We can also access the Geomesa UDFs from the Fluent API via the pyspark.sql.functions module. This module has an expr function that we can use to access the Geomesa UDFs.

import pyspark.sql.functions as F

# add a new column
df = df.withColumn("geom_wkt", F.expr("st_asText(geom)"))

# filter using SQL where expression
df = df.select("*").where("st_area(geom) > 0.001")

df.show()

11.7.4.3. 3. Accessing the Geomesa UDFs from the Fluent API via Python Wrappers

We also support using the Geomesa UDFs as standalone functions through the use of Python wrappers. The Python wrappers for the Geomesa UDFs run on the JVM and are faster than logically equivalent Python UDFs.

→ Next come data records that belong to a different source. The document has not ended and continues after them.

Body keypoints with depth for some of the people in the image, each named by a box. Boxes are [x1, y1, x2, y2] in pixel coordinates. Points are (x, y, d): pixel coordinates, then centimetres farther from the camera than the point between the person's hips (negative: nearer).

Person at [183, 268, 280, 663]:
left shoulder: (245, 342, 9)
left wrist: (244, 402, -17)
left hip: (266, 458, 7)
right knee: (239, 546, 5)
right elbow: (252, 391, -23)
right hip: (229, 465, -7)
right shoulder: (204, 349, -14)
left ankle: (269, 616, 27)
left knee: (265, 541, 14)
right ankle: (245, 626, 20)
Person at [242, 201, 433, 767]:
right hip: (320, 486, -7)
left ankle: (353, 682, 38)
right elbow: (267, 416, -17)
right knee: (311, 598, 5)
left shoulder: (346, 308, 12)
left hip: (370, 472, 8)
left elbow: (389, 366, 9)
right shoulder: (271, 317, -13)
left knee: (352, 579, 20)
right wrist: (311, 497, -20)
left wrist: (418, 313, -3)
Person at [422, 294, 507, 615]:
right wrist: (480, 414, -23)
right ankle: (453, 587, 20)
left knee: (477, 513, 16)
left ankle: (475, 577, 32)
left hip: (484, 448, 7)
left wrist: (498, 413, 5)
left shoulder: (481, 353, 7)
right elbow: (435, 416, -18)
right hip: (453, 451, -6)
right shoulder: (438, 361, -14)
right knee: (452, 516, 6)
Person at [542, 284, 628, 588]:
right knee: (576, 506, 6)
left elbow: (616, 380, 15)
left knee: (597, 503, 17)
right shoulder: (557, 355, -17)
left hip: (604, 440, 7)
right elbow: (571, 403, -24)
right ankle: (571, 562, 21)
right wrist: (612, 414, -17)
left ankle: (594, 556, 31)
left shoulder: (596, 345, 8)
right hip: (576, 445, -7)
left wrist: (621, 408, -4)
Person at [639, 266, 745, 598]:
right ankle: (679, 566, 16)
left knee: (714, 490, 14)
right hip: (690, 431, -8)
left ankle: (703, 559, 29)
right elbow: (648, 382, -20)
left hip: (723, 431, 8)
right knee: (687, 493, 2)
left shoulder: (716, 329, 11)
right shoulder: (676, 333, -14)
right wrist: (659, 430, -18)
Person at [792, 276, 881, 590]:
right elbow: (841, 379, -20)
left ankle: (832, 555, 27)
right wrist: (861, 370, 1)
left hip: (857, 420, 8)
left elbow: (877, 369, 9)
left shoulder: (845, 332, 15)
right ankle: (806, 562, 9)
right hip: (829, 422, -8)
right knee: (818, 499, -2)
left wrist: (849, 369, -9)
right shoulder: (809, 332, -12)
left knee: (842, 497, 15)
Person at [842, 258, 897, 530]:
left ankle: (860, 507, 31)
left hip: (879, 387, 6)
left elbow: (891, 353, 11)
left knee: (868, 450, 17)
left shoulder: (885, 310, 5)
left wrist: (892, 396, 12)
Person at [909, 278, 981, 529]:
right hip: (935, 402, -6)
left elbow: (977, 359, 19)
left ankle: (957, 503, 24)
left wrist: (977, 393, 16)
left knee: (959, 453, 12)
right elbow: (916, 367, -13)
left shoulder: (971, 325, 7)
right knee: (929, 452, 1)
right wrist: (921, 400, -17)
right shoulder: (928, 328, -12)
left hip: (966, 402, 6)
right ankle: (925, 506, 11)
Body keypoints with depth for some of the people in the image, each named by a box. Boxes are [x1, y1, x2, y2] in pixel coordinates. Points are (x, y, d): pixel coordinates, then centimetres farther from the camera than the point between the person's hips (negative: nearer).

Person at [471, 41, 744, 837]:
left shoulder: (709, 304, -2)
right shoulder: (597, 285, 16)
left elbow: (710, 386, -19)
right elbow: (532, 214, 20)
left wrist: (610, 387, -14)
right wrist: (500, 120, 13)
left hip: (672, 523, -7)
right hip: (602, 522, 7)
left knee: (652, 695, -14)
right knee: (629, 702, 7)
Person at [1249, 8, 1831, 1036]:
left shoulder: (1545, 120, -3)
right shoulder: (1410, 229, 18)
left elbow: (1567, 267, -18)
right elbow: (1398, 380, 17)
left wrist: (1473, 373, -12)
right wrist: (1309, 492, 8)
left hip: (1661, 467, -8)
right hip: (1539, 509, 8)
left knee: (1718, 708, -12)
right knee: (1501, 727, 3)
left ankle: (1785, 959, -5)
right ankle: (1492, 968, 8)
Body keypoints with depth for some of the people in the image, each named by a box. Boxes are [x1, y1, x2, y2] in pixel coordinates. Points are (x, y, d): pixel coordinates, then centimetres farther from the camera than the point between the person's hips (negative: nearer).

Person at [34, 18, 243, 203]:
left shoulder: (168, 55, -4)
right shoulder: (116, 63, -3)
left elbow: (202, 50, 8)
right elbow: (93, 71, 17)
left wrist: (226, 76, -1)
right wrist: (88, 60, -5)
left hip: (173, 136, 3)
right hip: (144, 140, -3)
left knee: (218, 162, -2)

from geomesa_pyspark.scala.functions import st_asText, st_area

df = df.withColumn("geom_wkt", st_asText("geom"))
df = df.withColumn("geom_area", st_area("geom"))

df.show()

11.7.5. Using Custom Scala UDFs from PySpark

We provide some utility functions in geomesa_pyspark that allow you to use your own Scala UDFs as standalone functions from PySpark. The advantage here is that you can write your UDFs in java or scala (so they run on the JVM), but can be used naturally from PySpark as if it were part of the Fluent API. This gives us the ability to write and use performant UDFs from PySpark without having to rely on Python UDFs, which can often be prohibitively slow for larger datasets.

from functools import partial
from geomesa_pyspark.scala.udf import build_scala_udf, scala_udf, ColumnOrName
from pyspark import SparkContext
from pyspark.sql.column import Column

sc = SparkContext.getOrCreate()
custom_udfs = sc._jvm.path.to.your.CustomUserDefinedFunctions

# use the helper function for building your udf
def my_scala_udf(col: ColumnOrName) -> Column:
    """helpful docstring that explains what col is"""
    return build_scala_udf(sc, custom_udfs.my_scala_udf)(col)

# or alternatively, build it directly by partially applying the scala udf
my_other_udf = partial(scala_udf, sc, custom_udfs.my_other_udf())

df.withColumn("edited_field_1", my_scala_udf("field_1")).show()
df.withColumn("edited_field_2", my_other_udf("field_2")).show()

Recall that these UDFs can actually take either a pyspark.sql.column.Column or the string name of the column we wish to operate on, so the following are equivalent:

# this is more readable
df.withColumn("edited_field_1", my_scala_udf("field_1")).show()

# but we can also do this
df.withColumn("edited_field_1", my_scala_udf(col("field_1"))).show()

11.7.6. Jupyter

To use the geomesa_pyspark package within Jupyter, you only needs a Python2 or Python3 kernel, which is provided by default. Substitute the appropriate Spark home and runtime JAR paths in the above code blocks. Be sure the GeoMesa Accumulo client and server side versions match, as described in Installing GeoMesa Accumulo.